▸ Task objective: Scanning the entries below, copy every line that contains the word "Inversió".

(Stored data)
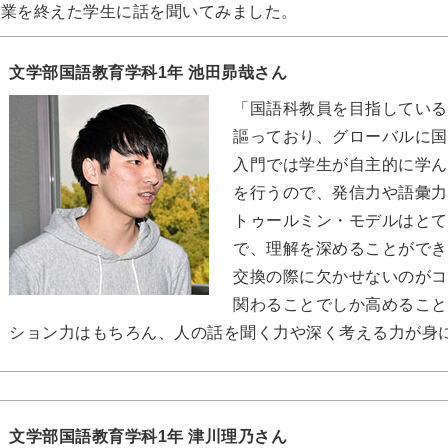
授業を終えた学生に話を聞いてみました。
文学部国語教育学科1年 池田昴哉さん
「国語科教員を目指しているの
謳っており、グローバルに国
入門では学生が自主的に学ん
を行うので、発信力や語彙力
トゥールミン・モデルはとて
で、理解を深めることができ
交換の際に欠かせないのがコ
関わることでしか高めること
ション力はもちろん、人の話を聞く力や深く考える力が身
文学部国語教育学科1年 津川理乃さん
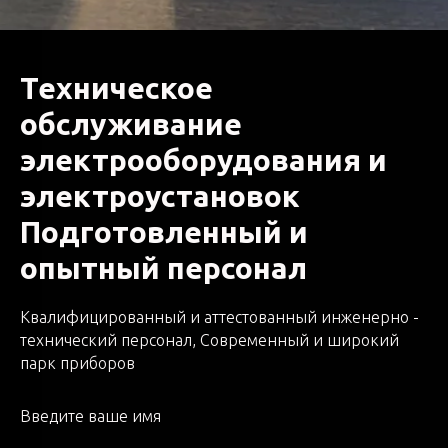
Техническое
обслуживание
электрооборудования и
электроустановок
Подготовленный и
опытный персонал
Квалифицированный и аттестованный инженерно -
технический персонал, Современный и широкий
парк приборов
Введите ваше имя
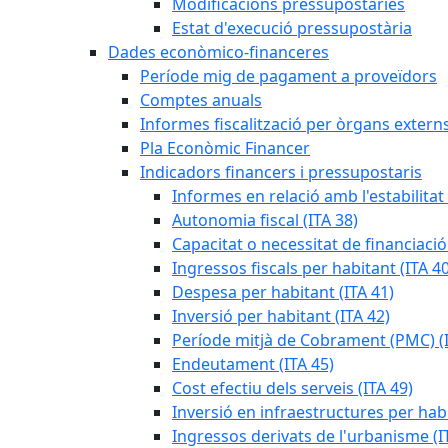
Modificacions pressupostàries
Estat d'execució pressupostària
Dades econòmico-financeres
Període mig de pagament a proveïdors
Comptes anuals
Informes fiscalització per òrgans extern
Pla Econòmic Financer
Indicadors financers i pressupostaris
Informes en relació amb l'estabilitat
Autonomia fiscal (ITA 38)
Capacitat o necessitat de financiació
Ingressos fiscals per habitant (ITA 40
Despesa per habitant (ITA 41)
Inversió per habitant (ITA 42)
Període mitjà de Cobrament (PMC) (I
Endeutament (ITA 45)
Cost efectiu dels serveis (ITA 49)
Inversió en infraestructures per habi
Ingressos derivats de l'urbanisme (I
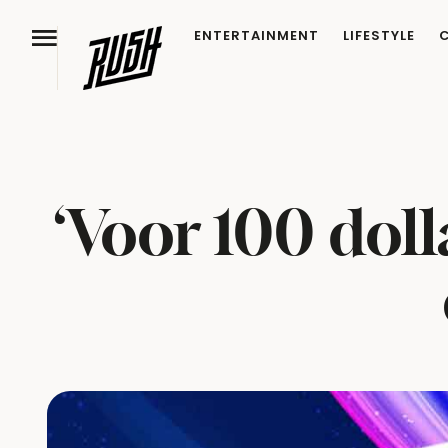
ENTERTAINMENT
LIFESTYLE
‘Voor 100 doll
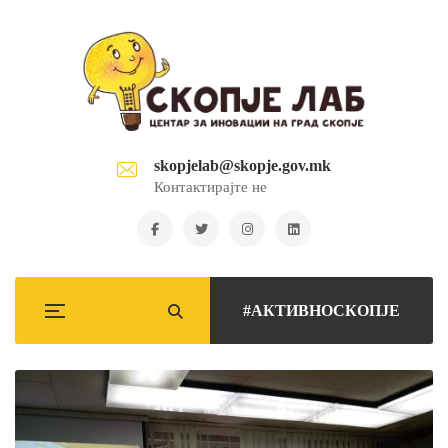
skopjelab@skopje.gov.mk
Контактирајте не
#АКТИВНОСКОПЈЕ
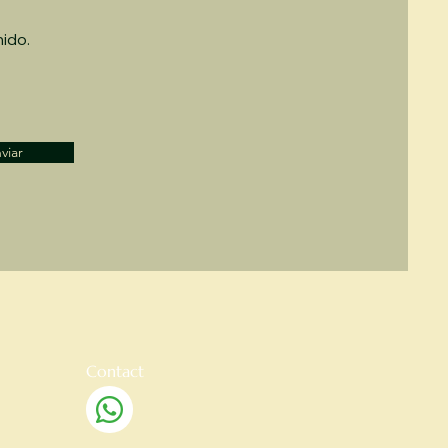
nido.
viar
Contact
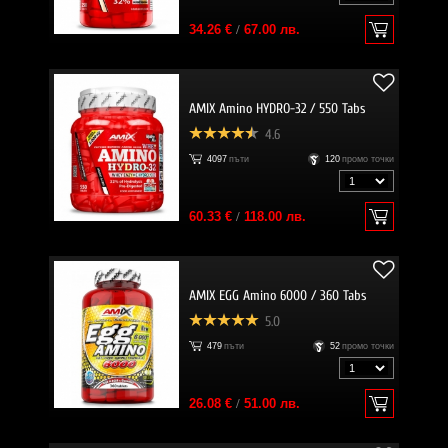
34.26 €
/
67.00 лв.
AMIX Amino HYDRO-32 / 550 Tabs
4.6
4097
пъти
120
промо точки
60.33 €
/
118.00 лв.
AMIX EGG Amino 6000 / 360 Tabs
5.0
479
пъти
52
промо точки
26.08 €
/
51.00 лв.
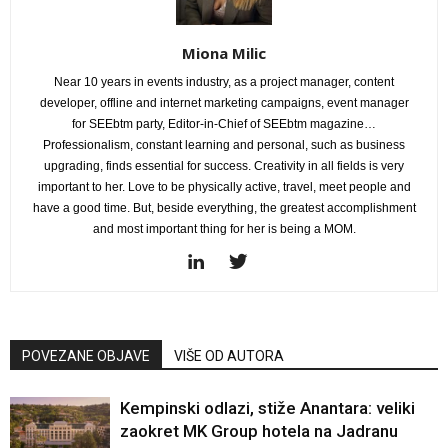
Miona Milic
Near 10 years in events industry, as a project manager, content
developer, offline and internet marketing campaigns, event manager
for SEEbtm party, Editor-in-Chief of SEEbtm magazine…
Professionalism, constant learning and personal, such as business
upgrading, finds essential for success. Creativity in all fields is very
important to her. Love to be physically active, travel, meet people and
have a good time. But, beside everything, the greatest accomplishment
and most important thing for her is being a MOM.
POVEZANE OBJAVE
VIŠE OD AUTORA
Kempinski odlazi, stiže Anantara: veliki
zaokret MK Group hotela na Jadranu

▸ Solution for this problem:
Inversió per habitant (ITA 42)
Inversió en infraestructures per habi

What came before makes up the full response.